Apple can’t ignore antitrust outcry

Cupertino, we have a problem. Apple Inc kicked off its Worldwide Developers Conference — a week-long annual event for the millions of programmers who create the apps that are enjoyed by roughly a billion iPhone users. It’s meant to be a platform for celebrating the tech giant’s developer community, but this year the backdrop is different — and not just because the conference is being held entirely online for the first time. This time around, the festivities arrive just as Apple faces fresh scrutiny about the fairness of its App Store policies. There is a rising chorus of criticism over Apple’s business practices and how the company treats its partners, and the company will have trouble sidestepping the debate.
The issue came to the fore last week, when the European Union said it opened two formal antitrust investigations into Apple. One of the probes is centred around Apple’s requirements on when companies are required to use the App Store’s in-app purchase system, where it charges developers up to a 30% cut for digital content or services sold on its platform. Soon after that news hit, well-known Basecamp developer David Heinemeier Hansson accused Apple of a “shakedown” in rejecting the latest revision of his company’s Hey email app. After an initial approval, Apple later decided the Hey app didn’t deserve an exemption from using its in-app payment system, and thus would
be required to use Apple’s billing service — and be subject to the fees that go with it — or face being kicked out of the app store.
Hansson’s willingness to call out Apple publicly unleashed a tidal wave of similar negative commentary from other developers, who resent what they see as Apple’s arbitrary enforcement and seemingly haphazard rule set in its App Store Review Guidelines.

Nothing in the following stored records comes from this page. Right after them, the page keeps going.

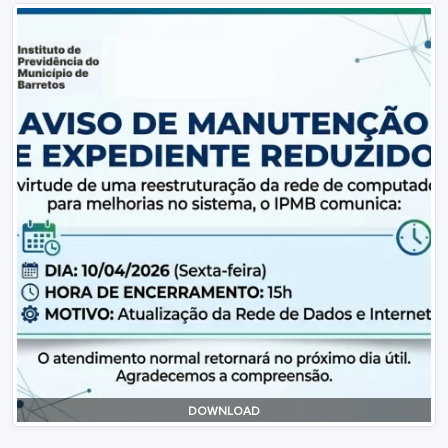
DOWNLOAD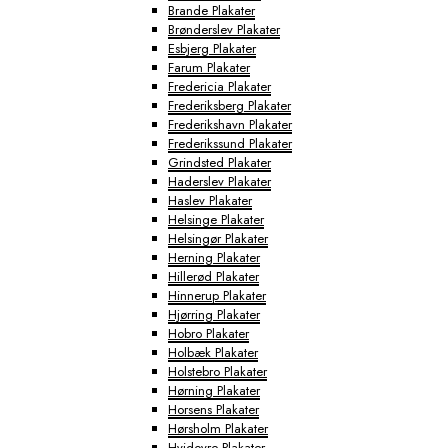
Brande Plakater
Brønderslev Plakater
Esbjerg Plakater
Farum Plakater
Fredericia Plakater
Frederiksberg Plakater
Frederikshavn Plakater
Frederikssund Plakater
Grindsted Plakater
Haderslev Plakater
Haslev Plakater
Helsinge Plakater
Helsingør Plakater
Herning Plakater
Hillerød Plakater
Hinnerup Plakater
Hjørring Plakater
Hobro Plakater
Holbæk Plakater
Holstebro Plakater
Hørning Plakater
Horsens Plakater
Hørsholm Plakater
Hvidovre Plakater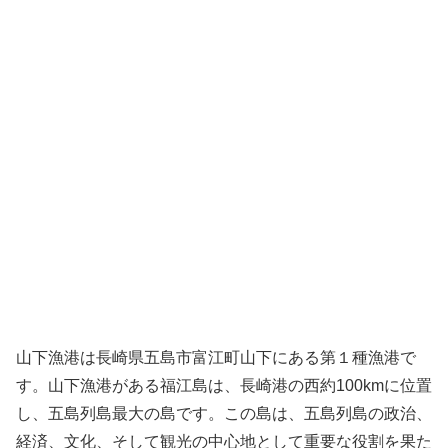
山下漁港は長崎県五島市富江町山下にある第１種漁港で
す。山下漁港がある福江島は、長崎港の西約100kmに位置
し、五島列島最大の島です。この島は、五島列島の政治、
経済、文化、そして観光の中心地として重要な役割を果た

Some complained Apple’s fee structure was way too high, while others wrote about their similar domineering treatment experiences going through Apple’s app approval process. As the anecdotes piled up throughout the week, many journalists and bloggers increasingly took the side of developers. Of course, it didn’t help that Apple had already granted exceptions to larger companies including Netflix Inc and Amazon.com, Inc under special category exemptions and negotiated deals.

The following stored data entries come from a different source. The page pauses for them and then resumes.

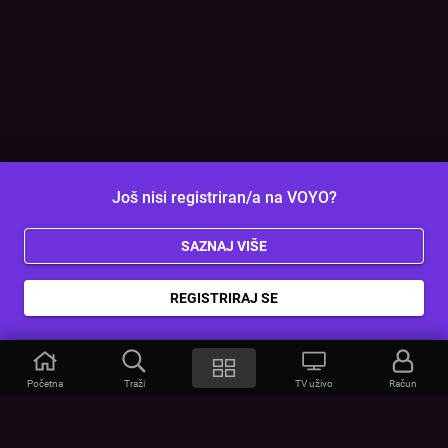
Još nisi registriran/a na VOYO?
SAZNAJ VIŠE
REGISTRIRAJ SE
Početna
Traži
TV uživo
Račun
VOYO
POMOĆ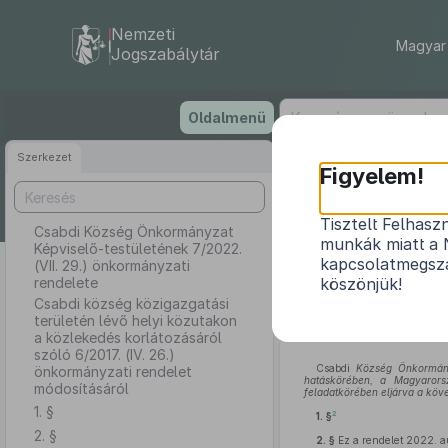
Nemzeti
Magyar 
Jogszabálytár
Ugrás
Oldalmenü
a
tartalomra
Szerkezet
Csabdi 
Figyelem!
7/
Tisztelt Felhasz
Csabdi Község Önkormányzat
munkák miatt a 
Képviselő-testületének 7/2022.
Csabdi közs
kapcsolatmegsza
(VII. 29.) önkormányzati
rendelete
köszönjük!
korlátozásár
Csabdi község közigazgatási
területén lévő helyi közutakon
a közlekedés korlátozásáról
szóló 6/2017. (IV. 26.)
Csabdi
Község Önkormány
önkormányzati rendelet
hatáskörében, a Magyarors
módosításáról
feladatkörében eljárva a köve
1. §
2
1. §
2. §
2. §
Ez a rendelet 2022. au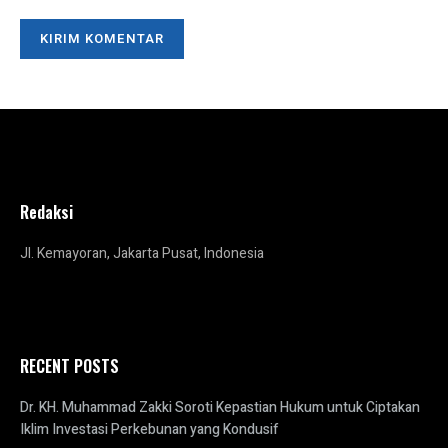
Redaksi
Jl. Kemayoran, Jakarta Pusat, Indonesia
RECENT POSTS
Dr. KH. Muhammad Zakki Soroti Kepastian Hukum untuk Ciptakan
Iklim Investasi Perkebunan yang Kondusif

And it wasn’t only the developer community that was up in arms. Other larger technology companies and politicians felt compelled to weigh in amid the firestorm. Microsoft President Brad Smith said regulators should review Apple’s App Store practices, saying today’s digital mobile stores now had far “higher walls and far more formidable gates” against competition than when Microsoft’s Windows operating system did two decades ago during the company’s own antitrust battle.
The ability to offer more choice to consumers is the main request by the developers who are criticising Apple’s policies.